Excerpted records START
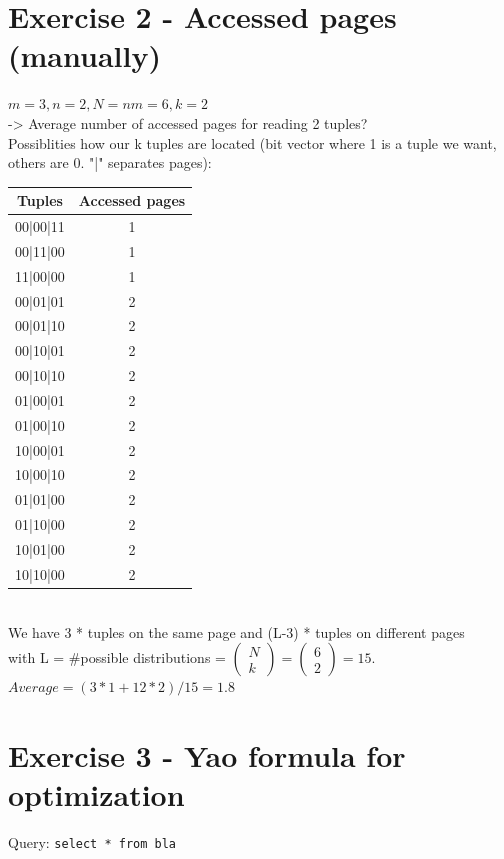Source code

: \documentclass[11pt,a4paper]{scrartcl}
\begin{document}
\section*{Exercise 2 - Accessed pages (manually)}
$m = 3, n = 2, N = nm = 6, k = 2$\\
-> Average number of accessed pages for reading 2 tuples?\\
Possiblities how our k tuples are located (bit vector where 1 is a tuple we want, others are 0. "|" separates pages):\\
\begin{tabular}{|c|c|}
\hline
Tuples & Accessed pages\\
\hline
00|00|11 & 1\\
00|11|00 & 1\\
11|00|00 & 1\\
00|01|01 & 2\\
00|01|10 & 2\\
00|10|01 & 2\\
00|10|10 & 2\\
01|00|01 & 2\\
01|00|10 & 2\\
10|00|01 & 2\\
10|00|10 & 2\\
01|01|00 & 2\\
01|10|00 & 2\\
10|01|00 & 2\\
10|10|00 & 2\\
\hline
\end{tabular}\\
We have 3 * tuples on the same page and (L-3) * tuples on different pages\\
with L = \#possible distributions = $\begin{pmatrix} N \\ k \end{pmatrix} = \begin{pmatrix} 6 \\ 2 \end{pmatrix} = 15$.\\
$Average = (3*1 + 12*2)/15 = 1.8$\\

\section*{Exercise 3 - Yao formula for optimization}
Query: \verb|select * from bla|
\end{document}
Excerpted records END
▶ Work order
Which lines of the listing contain the word "Exercise"? Copy each of them.

▶ Answer to the problem
\section*{Exercise 2 - Accessed pages (manually)}
\section*{Exercise 3 - Yao formula for optimization}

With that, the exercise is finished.